Information provided:
--- --- ---
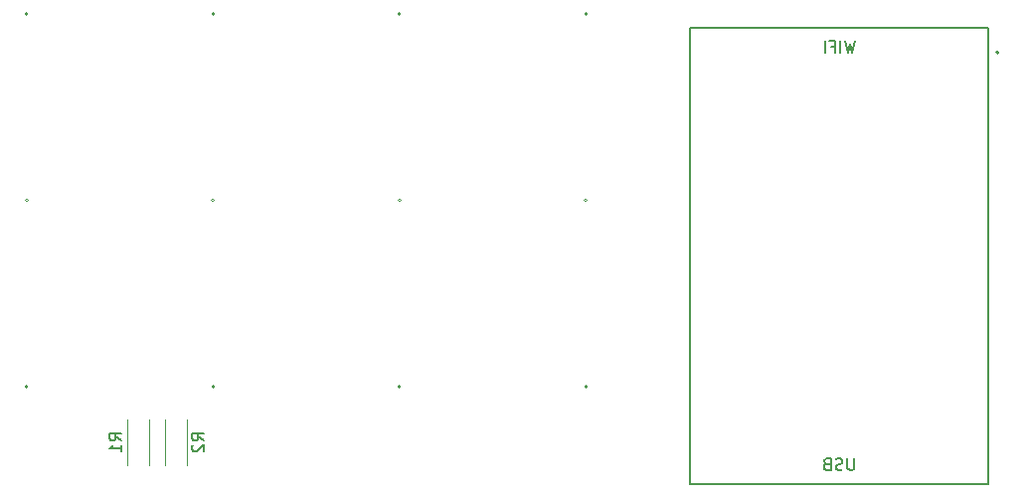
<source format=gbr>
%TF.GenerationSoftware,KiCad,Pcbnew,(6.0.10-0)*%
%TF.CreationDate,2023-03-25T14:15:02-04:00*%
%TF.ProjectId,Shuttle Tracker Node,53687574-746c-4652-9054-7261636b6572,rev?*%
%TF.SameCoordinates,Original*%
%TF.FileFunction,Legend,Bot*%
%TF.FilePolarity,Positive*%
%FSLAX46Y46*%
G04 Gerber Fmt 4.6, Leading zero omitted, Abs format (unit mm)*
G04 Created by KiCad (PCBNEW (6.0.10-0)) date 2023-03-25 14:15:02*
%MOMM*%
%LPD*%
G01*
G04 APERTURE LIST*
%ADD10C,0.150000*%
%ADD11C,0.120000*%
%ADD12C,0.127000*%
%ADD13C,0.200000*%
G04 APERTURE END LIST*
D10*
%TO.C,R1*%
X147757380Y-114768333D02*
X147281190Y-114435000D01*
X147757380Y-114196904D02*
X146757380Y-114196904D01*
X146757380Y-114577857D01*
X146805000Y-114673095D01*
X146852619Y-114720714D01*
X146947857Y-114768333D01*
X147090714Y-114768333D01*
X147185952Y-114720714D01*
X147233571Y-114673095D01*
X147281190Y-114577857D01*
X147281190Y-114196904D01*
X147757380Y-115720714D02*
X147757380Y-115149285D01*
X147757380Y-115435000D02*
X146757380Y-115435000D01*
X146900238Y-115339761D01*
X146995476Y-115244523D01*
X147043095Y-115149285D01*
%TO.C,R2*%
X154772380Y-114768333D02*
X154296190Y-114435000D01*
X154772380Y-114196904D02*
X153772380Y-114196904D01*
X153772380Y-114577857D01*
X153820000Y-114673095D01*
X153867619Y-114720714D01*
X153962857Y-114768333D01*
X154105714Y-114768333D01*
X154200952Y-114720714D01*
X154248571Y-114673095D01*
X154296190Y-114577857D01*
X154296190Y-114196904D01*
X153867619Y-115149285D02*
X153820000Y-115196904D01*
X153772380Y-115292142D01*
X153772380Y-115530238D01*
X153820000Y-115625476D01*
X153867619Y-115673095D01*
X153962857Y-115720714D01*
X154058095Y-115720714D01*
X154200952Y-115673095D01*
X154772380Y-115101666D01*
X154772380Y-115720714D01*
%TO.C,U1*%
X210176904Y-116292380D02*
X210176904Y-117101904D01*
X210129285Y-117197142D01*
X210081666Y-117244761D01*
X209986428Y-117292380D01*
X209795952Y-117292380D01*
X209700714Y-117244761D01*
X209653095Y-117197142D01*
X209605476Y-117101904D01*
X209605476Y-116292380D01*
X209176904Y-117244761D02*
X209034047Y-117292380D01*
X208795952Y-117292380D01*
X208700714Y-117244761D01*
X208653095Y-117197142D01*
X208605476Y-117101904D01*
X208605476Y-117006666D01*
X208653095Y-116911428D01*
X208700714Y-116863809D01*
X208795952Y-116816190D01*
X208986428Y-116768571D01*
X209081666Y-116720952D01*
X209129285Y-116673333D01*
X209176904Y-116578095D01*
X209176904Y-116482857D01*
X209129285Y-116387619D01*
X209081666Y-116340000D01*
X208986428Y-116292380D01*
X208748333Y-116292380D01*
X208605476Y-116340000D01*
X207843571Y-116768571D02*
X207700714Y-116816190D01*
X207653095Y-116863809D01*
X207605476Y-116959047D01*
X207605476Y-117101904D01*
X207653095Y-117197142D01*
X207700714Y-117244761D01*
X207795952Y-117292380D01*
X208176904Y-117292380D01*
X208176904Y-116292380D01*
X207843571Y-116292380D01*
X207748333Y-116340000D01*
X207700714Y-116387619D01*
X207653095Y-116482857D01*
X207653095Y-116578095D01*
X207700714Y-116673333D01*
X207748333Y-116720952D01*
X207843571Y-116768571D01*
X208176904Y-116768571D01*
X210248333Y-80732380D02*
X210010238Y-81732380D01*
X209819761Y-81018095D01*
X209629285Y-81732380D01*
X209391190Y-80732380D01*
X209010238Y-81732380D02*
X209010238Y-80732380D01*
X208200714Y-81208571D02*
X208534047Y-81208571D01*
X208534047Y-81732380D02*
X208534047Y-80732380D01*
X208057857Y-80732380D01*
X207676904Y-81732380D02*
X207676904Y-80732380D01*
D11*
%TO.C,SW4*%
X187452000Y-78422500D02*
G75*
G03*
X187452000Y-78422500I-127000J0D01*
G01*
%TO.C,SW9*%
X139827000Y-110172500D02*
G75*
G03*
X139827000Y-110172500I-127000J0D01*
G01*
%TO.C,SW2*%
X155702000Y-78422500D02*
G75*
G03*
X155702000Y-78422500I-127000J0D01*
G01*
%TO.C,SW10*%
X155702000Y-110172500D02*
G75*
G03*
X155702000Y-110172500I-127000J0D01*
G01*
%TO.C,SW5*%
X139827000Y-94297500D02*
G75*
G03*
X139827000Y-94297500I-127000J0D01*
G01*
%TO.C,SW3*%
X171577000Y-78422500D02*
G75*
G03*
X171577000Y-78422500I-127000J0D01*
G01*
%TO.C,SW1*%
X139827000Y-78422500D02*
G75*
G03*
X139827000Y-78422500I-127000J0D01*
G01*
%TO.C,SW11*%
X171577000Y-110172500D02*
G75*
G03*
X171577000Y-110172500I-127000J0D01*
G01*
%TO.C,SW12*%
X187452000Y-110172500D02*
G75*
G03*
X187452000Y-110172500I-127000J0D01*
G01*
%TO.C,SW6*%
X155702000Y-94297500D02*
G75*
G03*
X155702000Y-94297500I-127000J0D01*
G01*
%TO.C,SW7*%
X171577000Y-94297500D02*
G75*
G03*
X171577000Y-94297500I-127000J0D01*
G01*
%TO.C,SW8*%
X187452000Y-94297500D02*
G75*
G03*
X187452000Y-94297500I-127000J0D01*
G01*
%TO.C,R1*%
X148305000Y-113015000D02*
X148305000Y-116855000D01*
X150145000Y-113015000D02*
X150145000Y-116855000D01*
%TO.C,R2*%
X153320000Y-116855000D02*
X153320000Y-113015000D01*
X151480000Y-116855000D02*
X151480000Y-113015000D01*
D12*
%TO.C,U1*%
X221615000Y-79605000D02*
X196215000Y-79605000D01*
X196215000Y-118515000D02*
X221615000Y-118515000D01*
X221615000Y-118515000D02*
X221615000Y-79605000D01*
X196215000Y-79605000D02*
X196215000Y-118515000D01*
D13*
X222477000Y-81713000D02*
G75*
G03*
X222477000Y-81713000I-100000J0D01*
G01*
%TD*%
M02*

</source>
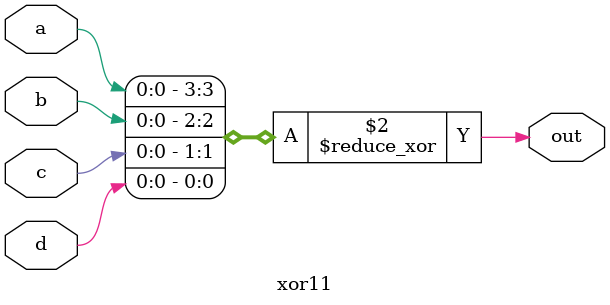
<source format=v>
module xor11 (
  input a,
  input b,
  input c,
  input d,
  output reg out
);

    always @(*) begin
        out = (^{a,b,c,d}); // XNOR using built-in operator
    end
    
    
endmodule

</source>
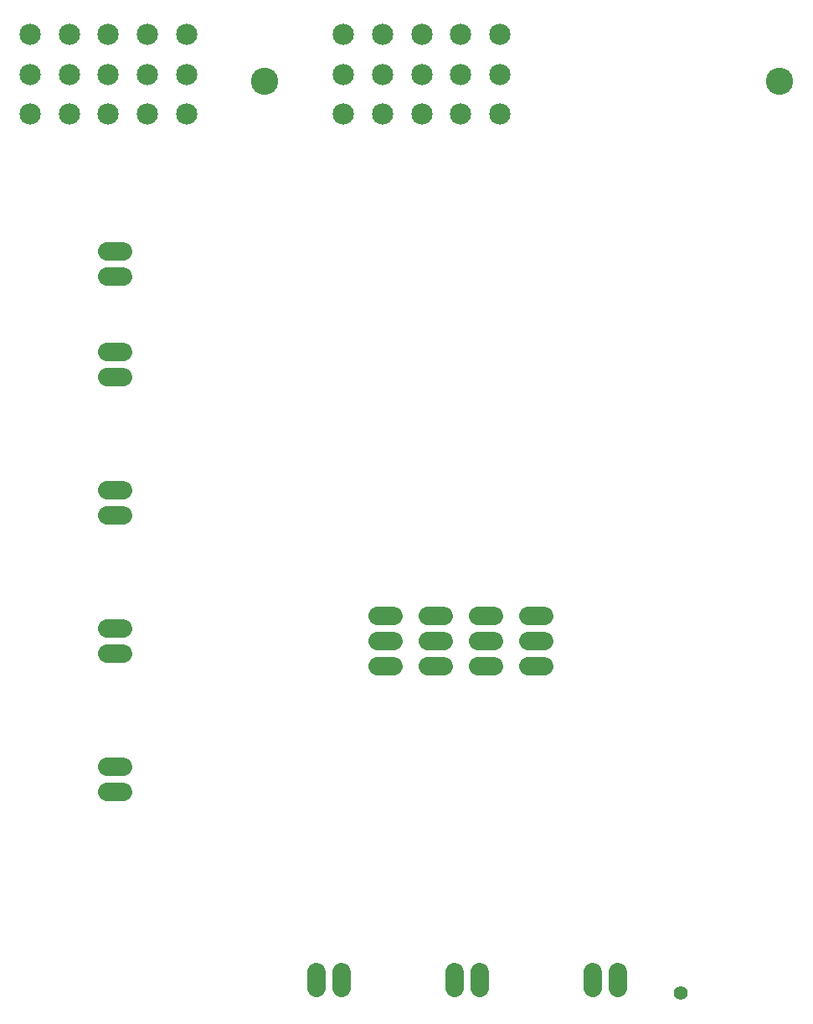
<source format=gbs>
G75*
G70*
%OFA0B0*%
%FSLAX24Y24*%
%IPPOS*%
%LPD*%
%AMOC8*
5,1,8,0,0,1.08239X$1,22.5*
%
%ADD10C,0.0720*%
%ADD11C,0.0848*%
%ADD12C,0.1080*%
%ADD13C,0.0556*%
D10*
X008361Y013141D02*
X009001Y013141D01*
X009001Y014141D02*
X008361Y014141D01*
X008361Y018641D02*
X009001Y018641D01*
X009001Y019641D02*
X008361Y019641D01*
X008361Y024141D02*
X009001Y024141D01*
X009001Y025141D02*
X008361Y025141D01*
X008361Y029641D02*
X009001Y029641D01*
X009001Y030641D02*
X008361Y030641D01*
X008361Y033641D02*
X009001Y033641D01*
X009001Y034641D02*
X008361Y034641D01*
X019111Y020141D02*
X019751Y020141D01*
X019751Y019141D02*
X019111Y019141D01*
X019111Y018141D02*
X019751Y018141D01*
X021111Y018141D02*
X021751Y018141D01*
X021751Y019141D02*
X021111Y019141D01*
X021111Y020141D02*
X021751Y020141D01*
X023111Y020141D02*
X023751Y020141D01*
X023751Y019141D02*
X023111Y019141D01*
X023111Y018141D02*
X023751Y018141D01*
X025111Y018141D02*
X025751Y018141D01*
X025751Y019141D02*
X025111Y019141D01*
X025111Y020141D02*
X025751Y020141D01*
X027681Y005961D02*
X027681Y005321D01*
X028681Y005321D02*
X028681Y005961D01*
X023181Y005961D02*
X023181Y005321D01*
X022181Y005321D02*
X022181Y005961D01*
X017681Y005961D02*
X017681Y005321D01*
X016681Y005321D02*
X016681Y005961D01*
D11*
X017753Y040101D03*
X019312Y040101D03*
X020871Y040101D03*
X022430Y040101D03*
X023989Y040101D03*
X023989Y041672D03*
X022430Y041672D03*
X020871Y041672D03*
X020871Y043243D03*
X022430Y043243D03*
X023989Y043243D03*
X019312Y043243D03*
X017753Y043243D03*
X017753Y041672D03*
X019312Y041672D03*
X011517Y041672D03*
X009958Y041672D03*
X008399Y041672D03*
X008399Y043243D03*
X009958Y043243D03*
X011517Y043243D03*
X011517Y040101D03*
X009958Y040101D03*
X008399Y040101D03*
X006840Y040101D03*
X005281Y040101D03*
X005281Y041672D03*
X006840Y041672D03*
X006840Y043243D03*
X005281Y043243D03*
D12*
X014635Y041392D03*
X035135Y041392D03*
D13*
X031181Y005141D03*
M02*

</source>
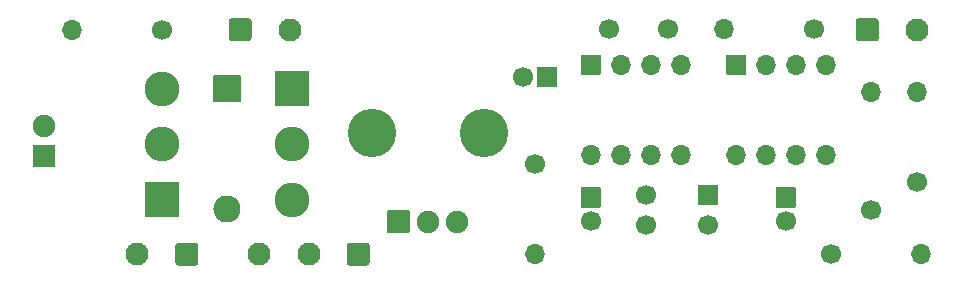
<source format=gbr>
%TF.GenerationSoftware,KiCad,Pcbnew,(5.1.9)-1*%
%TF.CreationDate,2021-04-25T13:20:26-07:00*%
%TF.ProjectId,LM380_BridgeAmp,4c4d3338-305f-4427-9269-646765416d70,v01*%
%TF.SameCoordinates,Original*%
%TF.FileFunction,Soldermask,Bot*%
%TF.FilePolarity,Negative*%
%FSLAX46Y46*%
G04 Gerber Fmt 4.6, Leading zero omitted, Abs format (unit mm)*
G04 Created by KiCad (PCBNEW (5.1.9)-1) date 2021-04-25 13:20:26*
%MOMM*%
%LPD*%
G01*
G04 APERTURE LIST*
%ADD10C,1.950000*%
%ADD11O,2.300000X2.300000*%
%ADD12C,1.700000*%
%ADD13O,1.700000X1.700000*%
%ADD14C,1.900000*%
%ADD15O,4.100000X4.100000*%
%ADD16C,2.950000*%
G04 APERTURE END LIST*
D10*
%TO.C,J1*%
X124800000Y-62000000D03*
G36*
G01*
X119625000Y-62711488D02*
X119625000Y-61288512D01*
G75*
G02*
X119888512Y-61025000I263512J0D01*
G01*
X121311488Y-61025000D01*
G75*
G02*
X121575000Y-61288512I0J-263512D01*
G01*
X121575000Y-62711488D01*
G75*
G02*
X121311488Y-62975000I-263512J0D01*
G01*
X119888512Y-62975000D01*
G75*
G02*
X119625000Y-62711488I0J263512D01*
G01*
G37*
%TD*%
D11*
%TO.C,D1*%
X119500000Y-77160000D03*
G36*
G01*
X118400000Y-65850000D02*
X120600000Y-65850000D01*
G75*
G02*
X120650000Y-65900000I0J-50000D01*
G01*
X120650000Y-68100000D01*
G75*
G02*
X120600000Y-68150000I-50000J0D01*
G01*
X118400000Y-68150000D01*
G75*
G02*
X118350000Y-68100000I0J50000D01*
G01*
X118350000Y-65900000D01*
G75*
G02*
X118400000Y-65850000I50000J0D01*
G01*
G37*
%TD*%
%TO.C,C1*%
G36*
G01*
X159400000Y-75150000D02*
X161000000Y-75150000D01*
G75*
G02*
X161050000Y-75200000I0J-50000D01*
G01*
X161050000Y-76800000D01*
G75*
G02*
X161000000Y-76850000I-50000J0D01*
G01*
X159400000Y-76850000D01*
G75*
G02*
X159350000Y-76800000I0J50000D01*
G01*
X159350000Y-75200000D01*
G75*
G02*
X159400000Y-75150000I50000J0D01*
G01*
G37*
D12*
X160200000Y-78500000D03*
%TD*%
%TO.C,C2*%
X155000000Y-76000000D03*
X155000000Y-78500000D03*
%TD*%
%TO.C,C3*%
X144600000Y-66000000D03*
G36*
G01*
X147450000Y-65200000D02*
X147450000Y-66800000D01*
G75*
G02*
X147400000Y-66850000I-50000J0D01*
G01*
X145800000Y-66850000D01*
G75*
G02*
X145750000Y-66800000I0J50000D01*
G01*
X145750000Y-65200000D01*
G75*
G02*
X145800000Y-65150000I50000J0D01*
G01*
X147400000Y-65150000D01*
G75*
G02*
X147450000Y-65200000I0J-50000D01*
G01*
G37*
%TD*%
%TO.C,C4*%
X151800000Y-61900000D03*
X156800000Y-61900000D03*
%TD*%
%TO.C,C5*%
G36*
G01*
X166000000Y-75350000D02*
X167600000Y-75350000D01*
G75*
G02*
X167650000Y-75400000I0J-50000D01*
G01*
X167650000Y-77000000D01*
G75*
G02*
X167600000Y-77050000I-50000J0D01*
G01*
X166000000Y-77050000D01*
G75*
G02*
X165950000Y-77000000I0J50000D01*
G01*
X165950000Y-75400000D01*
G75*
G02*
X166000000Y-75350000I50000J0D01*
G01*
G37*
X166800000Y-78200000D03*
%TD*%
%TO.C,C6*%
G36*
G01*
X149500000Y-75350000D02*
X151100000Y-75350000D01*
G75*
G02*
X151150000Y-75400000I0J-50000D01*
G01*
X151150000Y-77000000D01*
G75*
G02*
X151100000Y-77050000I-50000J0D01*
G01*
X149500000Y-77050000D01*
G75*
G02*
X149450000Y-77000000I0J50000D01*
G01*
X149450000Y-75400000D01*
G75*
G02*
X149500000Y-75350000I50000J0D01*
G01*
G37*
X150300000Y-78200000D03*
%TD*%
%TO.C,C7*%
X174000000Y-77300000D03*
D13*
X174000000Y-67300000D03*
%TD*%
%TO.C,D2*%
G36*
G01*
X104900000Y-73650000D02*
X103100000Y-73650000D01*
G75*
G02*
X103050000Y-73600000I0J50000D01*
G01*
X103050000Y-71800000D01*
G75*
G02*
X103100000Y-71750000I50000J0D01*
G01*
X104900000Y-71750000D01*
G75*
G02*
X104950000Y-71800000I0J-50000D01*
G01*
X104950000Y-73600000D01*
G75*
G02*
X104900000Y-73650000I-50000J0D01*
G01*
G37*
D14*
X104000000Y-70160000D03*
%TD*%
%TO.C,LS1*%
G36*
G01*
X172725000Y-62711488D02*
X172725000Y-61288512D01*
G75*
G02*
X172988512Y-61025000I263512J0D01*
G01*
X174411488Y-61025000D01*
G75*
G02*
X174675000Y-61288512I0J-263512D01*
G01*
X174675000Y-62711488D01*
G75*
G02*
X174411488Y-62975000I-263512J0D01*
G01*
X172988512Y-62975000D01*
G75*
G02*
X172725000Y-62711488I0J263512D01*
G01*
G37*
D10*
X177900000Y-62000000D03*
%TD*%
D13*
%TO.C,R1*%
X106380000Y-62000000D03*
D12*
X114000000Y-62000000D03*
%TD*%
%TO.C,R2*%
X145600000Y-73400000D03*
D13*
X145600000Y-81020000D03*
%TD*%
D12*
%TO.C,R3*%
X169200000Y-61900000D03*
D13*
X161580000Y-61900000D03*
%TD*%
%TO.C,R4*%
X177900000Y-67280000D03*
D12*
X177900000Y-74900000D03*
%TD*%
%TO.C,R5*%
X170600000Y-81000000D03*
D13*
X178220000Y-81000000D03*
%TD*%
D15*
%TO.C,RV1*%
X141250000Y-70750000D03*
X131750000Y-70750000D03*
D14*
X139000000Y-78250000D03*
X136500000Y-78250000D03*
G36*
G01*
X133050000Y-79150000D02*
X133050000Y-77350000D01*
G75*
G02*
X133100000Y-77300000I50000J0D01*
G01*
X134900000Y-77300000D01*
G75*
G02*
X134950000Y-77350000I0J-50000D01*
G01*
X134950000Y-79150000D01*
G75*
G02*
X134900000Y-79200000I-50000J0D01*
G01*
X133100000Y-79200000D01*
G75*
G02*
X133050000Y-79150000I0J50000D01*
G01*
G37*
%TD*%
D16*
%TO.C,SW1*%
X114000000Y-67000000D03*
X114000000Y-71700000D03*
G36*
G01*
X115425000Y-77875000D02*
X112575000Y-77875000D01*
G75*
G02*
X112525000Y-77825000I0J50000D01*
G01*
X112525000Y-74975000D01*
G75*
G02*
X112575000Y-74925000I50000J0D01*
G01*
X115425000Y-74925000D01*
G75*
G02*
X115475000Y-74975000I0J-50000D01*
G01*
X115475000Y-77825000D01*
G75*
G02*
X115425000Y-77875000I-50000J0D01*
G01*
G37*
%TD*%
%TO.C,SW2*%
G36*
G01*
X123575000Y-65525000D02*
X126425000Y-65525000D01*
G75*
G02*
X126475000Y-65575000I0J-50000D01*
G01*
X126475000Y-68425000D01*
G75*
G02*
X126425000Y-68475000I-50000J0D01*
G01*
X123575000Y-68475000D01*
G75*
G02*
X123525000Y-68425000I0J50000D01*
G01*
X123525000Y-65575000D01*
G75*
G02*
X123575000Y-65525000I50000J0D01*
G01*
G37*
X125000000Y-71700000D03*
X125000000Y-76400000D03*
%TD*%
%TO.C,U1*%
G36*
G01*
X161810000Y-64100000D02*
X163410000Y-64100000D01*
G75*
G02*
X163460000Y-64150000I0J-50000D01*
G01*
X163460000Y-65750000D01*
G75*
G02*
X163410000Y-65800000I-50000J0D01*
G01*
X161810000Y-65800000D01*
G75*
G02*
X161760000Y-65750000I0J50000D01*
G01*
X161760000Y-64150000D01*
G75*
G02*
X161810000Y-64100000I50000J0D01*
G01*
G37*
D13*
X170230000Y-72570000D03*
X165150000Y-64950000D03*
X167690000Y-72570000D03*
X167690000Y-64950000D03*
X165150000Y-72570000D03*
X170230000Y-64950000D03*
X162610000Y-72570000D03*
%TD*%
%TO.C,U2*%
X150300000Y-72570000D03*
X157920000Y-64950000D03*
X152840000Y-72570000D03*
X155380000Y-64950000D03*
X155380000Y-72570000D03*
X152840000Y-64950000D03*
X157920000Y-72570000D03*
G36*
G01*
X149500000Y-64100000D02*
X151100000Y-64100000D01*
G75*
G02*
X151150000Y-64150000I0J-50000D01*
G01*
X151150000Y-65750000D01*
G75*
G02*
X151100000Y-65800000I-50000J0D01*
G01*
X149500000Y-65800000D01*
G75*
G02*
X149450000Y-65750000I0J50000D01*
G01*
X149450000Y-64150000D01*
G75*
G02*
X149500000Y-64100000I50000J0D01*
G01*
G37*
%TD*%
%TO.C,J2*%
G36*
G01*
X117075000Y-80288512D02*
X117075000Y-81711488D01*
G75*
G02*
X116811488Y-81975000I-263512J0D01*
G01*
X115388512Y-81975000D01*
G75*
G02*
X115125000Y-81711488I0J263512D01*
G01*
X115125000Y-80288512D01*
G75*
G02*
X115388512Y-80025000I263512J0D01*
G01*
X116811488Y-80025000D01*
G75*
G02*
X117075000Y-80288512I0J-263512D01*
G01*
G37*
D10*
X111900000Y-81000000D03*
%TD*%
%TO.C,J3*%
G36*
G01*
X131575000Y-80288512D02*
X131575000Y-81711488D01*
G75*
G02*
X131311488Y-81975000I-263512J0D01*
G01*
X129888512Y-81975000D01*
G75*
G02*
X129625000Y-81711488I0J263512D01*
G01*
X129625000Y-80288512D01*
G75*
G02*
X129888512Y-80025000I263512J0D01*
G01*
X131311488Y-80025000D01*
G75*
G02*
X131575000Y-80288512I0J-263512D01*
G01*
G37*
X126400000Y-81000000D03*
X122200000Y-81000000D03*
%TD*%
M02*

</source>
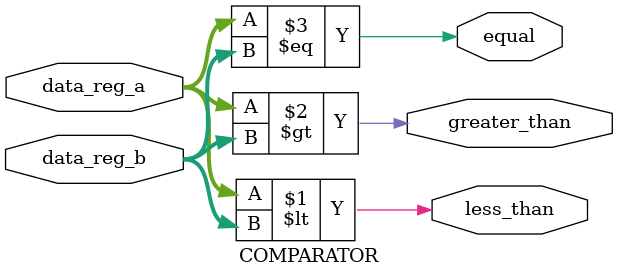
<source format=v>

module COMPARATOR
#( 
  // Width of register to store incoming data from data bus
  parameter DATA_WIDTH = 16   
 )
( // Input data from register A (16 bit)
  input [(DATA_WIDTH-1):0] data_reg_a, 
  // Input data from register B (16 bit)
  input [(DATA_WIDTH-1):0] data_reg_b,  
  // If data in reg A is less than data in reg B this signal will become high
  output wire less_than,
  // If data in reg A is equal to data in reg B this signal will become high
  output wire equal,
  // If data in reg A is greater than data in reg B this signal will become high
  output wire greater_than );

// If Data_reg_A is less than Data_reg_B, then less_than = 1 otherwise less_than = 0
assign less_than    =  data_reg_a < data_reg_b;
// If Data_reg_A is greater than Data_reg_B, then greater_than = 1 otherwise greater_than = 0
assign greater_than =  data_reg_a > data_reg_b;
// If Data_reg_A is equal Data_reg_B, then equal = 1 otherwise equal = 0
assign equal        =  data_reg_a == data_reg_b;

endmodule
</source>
--- --- ---
Job: Among the records, find every line with the word "FileFunction" and copy it.

Completed task:
%TF.FileFunction,Legend,Bot*%
%TF.FileFunction,Soldermask,Bot*%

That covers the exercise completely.